Given passage:
%%
Vaibhav: Investor should leave it to the better judgment of the fund manager and I've seen over the last 20 years of my career, most of the investments in each of these themes come at the peak of performance cycle, and I can speak a few examples, in, 2000, the maximum amount of flows, came in tech companies, right.
That was the peak of the performance cycle. In 2007. Maximum amount of investment went into infra and real estate themes in the peak of the performance cycle. In 2013, the maximum amount of money got invested in the pharmaceutical cycle, now because seeing the maximum amount of investing, going into unlisted and tech places. And, I don't know whether it's too early, but it looks like some of these players who have become popular over the last couple of years, like to stay at home.
So you spoke about the company, which is into home fitness equipment. Have you seen results from Netflix also yesterday, the growth of subscribers is going down. So these are evidence that themes don't last for too long and it's hazardous for investors to invest money in themes because, by the time they hear about the theme, it's already way beyond, realizing its potential.
Sandeep: So I agree, themes don't last for long, great companies do, but analyzing great companies is not exciting. It's a boring activity. And sometimes it's a lot of detail, which you can't really put out on social media, which means that the fundamental analysis experts are finding it actually hard to gather attention from social media.
Because there's no narrative to sell, like, and it's early to decide whether the arc plays out because in the long run it might still do really well. But Kathy's whole narrative about innovative economy is a very seductive narrative. It's something that you can relate with. It's easy to understand for the brain, but at the same time, if you, the devil is always in the details.
%%
To do:
1. Answer these questions using the conversation on thematic investing.
(a) According to Vaibhav, where did the maximum amount of flows go in 2000?
(b) In which cycle did the maximum amount of money get invested in 2013?
(c) What does Sandeep say fundamental analysis experts are finding hard to do?
2. Name every calendar year mentioned in the conversation on thematic investing.
3. In the conversation on thematic investing, rewrite the part from "Because there's no" to "in the details.", changing "seductive" to "compelling".

Collected data:
%%
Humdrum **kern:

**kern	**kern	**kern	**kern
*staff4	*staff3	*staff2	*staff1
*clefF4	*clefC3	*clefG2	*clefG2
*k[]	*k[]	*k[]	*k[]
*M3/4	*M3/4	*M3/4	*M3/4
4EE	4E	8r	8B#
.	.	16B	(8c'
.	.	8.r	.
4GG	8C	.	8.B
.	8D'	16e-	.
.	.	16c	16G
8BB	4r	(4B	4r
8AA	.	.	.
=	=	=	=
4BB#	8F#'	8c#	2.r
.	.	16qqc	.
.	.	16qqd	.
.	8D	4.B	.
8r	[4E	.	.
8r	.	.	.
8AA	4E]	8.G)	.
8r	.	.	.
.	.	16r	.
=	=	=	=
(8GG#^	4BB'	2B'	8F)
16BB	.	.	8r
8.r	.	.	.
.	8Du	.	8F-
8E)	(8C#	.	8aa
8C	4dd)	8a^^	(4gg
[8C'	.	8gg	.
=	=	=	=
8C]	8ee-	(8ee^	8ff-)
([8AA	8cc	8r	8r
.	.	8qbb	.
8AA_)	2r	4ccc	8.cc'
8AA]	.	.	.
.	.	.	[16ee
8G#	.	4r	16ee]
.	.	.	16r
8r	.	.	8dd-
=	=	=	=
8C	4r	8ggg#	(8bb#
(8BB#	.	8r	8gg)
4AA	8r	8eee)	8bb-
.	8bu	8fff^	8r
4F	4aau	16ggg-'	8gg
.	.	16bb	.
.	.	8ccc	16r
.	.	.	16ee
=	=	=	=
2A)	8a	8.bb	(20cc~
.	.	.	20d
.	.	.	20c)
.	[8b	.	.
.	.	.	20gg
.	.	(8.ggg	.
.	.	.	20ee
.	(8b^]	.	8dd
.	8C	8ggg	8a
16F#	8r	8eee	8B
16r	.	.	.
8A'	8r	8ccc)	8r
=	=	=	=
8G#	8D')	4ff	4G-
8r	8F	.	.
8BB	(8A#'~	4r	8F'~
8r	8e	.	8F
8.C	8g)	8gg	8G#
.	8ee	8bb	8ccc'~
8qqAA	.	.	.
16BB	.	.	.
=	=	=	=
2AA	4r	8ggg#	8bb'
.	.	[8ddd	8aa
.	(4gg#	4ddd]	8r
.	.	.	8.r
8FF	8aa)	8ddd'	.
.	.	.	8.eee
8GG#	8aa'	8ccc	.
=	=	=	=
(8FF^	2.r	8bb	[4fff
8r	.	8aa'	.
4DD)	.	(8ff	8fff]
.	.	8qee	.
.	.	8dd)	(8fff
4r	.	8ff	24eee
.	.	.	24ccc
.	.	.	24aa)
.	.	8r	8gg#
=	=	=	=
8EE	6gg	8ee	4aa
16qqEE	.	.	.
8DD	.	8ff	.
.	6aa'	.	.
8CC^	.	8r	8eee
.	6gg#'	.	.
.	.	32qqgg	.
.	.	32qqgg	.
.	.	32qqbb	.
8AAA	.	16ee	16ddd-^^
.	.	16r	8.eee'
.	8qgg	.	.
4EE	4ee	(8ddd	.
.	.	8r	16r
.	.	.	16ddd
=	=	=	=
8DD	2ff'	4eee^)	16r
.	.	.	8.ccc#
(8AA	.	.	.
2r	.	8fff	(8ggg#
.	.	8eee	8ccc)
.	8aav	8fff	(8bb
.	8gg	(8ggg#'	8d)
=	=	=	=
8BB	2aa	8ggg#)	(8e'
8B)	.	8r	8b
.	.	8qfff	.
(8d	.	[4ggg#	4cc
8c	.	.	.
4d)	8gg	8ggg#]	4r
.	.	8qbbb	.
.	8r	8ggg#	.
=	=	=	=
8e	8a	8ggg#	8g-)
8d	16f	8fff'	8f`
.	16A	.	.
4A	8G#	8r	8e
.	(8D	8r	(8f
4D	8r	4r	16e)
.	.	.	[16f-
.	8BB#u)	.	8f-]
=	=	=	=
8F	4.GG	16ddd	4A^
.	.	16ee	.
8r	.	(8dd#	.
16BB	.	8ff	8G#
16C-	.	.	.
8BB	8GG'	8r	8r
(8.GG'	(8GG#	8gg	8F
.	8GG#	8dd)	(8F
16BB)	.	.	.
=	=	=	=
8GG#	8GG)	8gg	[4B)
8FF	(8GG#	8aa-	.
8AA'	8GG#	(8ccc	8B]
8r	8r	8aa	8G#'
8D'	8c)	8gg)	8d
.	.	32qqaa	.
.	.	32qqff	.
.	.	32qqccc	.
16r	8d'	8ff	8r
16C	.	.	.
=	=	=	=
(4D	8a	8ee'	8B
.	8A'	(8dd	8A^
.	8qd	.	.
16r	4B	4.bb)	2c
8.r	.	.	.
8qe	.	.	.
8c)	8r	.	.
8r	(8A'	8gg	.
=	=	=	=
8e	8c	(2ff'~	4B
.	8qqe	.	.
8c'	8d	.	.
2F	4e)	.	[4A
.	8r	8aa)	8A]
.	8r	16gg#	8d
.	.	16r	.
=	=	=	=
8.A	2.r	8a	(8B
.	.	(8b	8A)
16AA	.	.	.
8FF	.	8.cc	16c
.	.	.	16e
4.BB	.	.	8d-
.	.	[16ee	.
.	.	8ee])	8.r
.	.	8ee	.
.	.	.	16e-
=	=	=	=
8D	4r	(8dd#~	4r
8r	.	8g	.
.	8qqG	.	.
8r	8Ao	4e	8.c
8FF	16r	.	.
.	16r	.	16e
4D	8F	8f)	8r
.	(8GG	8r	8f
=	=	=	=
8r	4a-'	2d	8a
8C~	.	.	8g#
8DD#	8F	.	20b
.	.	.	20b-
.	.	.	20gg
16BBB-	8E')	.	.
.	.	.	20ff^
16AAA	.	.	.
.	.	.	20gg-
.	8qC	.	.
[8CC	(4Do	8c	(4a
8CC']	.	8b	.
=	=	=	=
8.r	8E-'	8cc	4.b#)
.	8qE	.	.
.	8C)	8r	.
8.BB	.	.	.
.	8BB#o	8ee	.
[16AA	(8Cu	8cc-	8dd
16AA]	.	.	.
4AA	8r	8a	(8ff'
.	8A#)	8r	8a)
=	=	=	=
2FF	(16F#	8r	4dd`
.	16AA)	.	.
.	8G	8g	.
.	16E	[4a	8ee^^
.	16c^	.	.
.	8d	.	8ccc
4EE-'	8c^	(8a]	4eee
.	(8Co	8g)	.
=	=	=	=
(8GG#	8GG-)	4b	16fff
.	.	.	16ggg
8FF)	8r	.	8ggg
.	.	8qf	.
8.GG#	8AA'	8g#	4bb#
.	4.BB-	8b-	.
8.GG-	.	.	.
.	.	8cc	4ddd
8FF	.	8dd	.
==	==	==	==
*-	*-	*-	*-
%%
Answers in order:
1.
(a) Tech companies.
(b) The pharmaceutical cycle.
(c) Gather attention from social media.

2. 2000, 2007, 2013

3.
Because there's no narrative to sell, like, and it's early to decide whether the arc plays out because in the long run it might still do really well. But Kathy's whole narrative about innovative economy is a very compelling narrative. It's something that you can relate with. It's easy to understand for the brain, but at the same time, if you, the devil is always in the details.